**Instructions**
- A) Print the passage from the article on LGBT TV scenes between "It may not be" and "year of TV.", inclusive.
- B) In the article on LGBT TV scenes, which actors are named in parentheses after their characters?
- C) According to the article on LGBT TV scenes, what was Lily's relationship to Neal before he came out to her?

**Excerpt to read**
•••••

The 10 Best LGBT Scenes From the 2011-2012 TV Season

It may not be news when two men kiss romantically on ABC primetime any more, but it’s hardly commonplace — the only thing “Modern Family” odd couple Mitchell and Cameron can stand less than each other is PDA. We’ve already shared our thoughts about television’s most influential LGBT characters in honor of Pride Month, but it also seemed worth taking a closer look at this past season on the small screen. Here are ten of the richest, funniest, most passionate scenes of gay and lesbian characters from the past year of TV.

10. Neal Coming Out to Lily: “Whitney,” “G-Word”

For a show whose comedy is awfully fixated on traditional gender roles, “Whitney” actually manages a warm, classical coming-out episode when Whitney (Whitney Cummings) discovers Neal (Maulik Pancholy) on a date with another man. There’s nothing new here except maybe for Neal being bisexual rather than homosexual, but despite a savior mentality that has Whitney guide him through the coming- out process, it’s still a moderately special episode. The anxiety is palpable thanks to Maulik Pancholy’s dazed expression as he finally comes out to his ex-fiancee Lily (Zoe Lister Jones), but, true to the episode’s counselor-pamphlet narrative, she’s supportive. Lily’s the first one to accept that he doesn’t need to label anything. Where narcissistic TV girlfriend tradition asks, “Did I make him gay?” Lily says instead, “Your sexuality’s fluid.” The story may be a complete hand-me-down, but it’s still a useful one.

•••••

**Data segment**
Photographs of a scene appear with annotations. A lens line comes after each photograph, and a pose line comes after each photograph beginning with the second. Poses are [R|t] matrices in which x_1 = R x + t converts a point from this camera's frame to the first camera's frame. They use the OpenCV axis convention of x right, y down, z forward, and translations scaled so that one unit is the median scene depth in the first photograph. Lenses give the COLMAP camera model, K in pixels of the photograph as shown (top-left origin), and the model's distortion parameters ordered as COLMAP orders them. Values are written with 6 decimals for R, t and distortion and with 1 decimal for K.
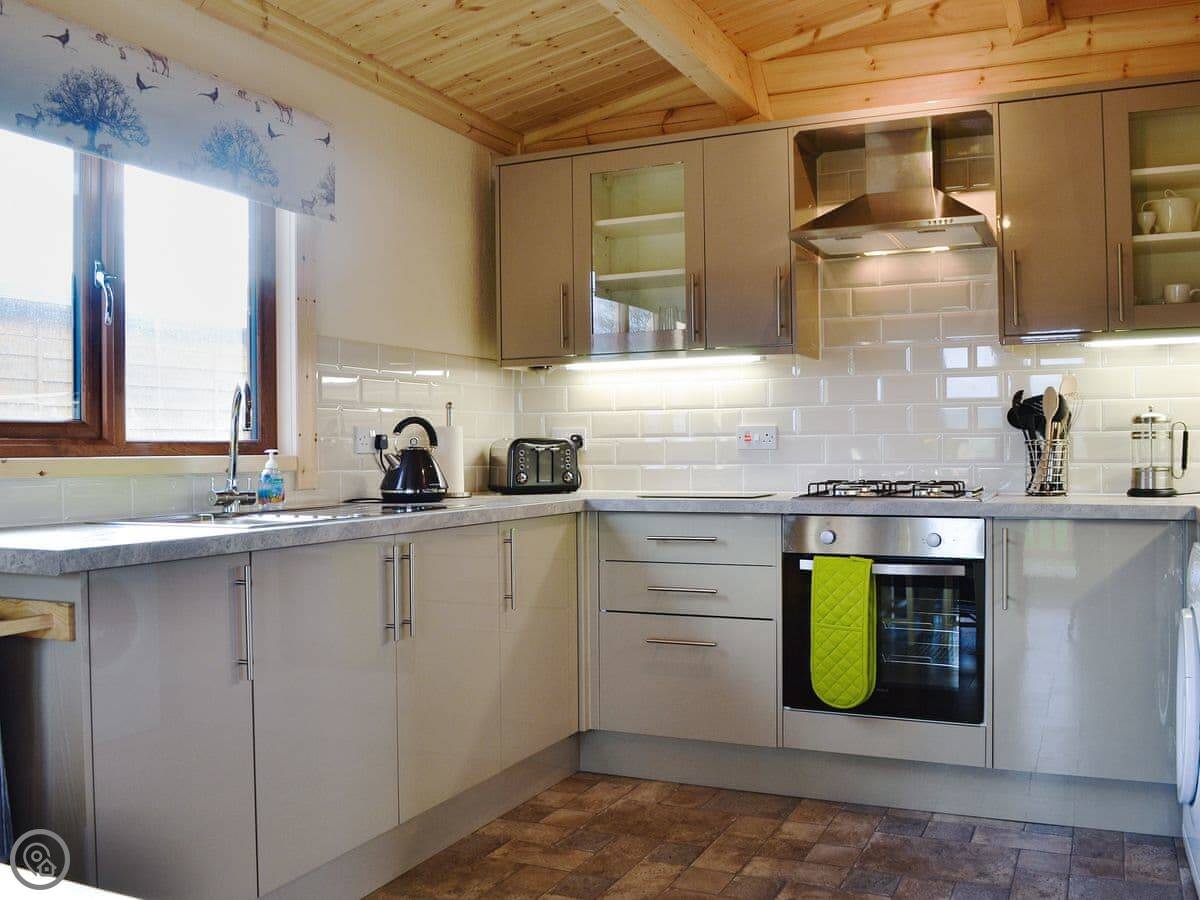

•••••

**Expected responses**
- A)
It may not be news when two men kiss romantically on ABC primetime any more, but it’s hardly commonplace — the only thing “Modern Family” odd couple Mitchell and Cameron can stand less than each other is PDA. We’ve already shared our thoughts about television’s most influential LGBT characters in honor of Pride Month, but it also seemed worth taking a closer look at this past season on the small screen. Here are ten of the richest, funniest, most passionate scenes of gay and lesbian characters from the past year of TV.

- B) Whitney Cummings, Maulik Pancholy, Zoe Lister Jones

- C) She was his ex-fiancee.